Ms. Wolfe is not wrong, however, when speaking of cultures where there is choice. She mentions France, and its war against the hijab, as an example. Here in America, too, women have the freedom to choose if they like.

Women have tended to choose against the veil, or other clothes designed to 'deactivate' their physical beauty, given the choice. USA Today was just describing how even some nuns now wear "street clothes," since Vatican II gave them the choice. Married women in the West once wore veils over their hair as a normal part of their attire, but increasingly rarely since the 1600s.

There is a choice available that makes that much-desired "public space" more readily attainable for women. However, that choice -- for whatever cause -- is unpopular (even with nuns!). You can see from Ms. Wolfe's writing that there is a certain value placed on it by those who still practice the custom. However, as Ms. Chesler points out, given the physical coercion involved, it's hard to say how much of womens' praise of the veil is rationalization of something they couldn't escape if they wanted. For women I've known in the Middle East, it was a choice that was valuable to them; yet only a few of them wanted to be veiled among other Americans.
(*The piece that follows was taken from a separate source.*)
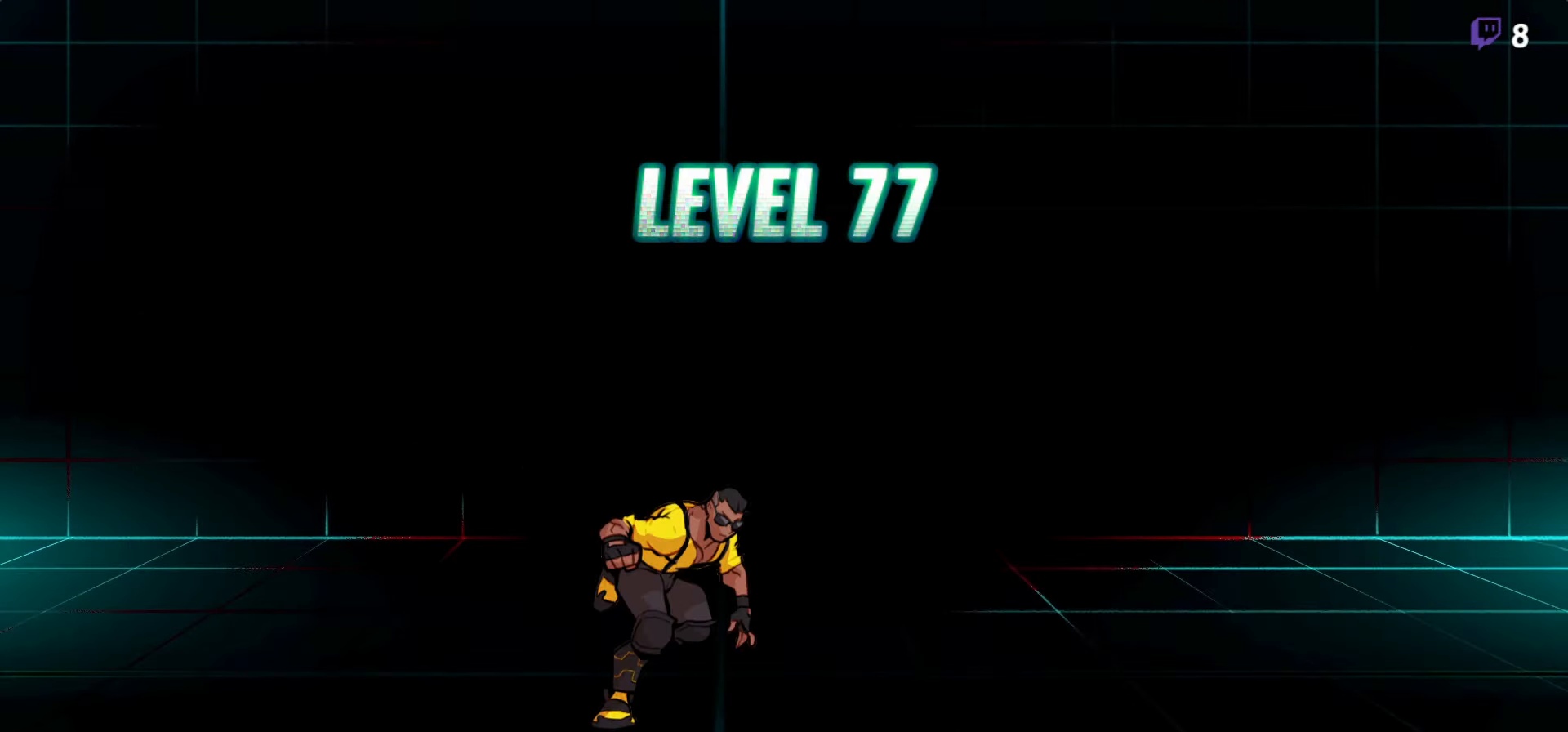
{"buttons": ["R1"], "events": [[16, "R1", "down"], [116, "R1", "up"], [183, "R1", "down"], [233, "R1", "up"], [283, "R1", "down"], [366, "R1", "up"], [433, "R1", "down"]]}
Was that due to some similar social pressure: not beatings and stonings, but a fear of scorn or disdain? I'm not sure, myself, not being female; but I suspect that it has to do with a desire to be perceived as "normal." In the Muslim world, "normal" wears a veil; in the West, it doesn't. Insisting on wearing one here is a choice that would be accepted, but it would also be a signal that you demand to be treated differently than everyone else. While people would accept that, generally speaking, it would result in you being placed in a special category off to the side, rather than being part of the general society. Many people, and perhaps especially many women, value social interaction to a degree that makes them want to be accepted as widely as possible.

Still, the answer to that is only that there needs to be a movement to make it common enough that it ceases to be unusual. Not, mind you, that I'm advocating such a movement; no more than I'm advocating against such a movement. I'm merely interested in the issue because I've observed it in several places and through several lenses.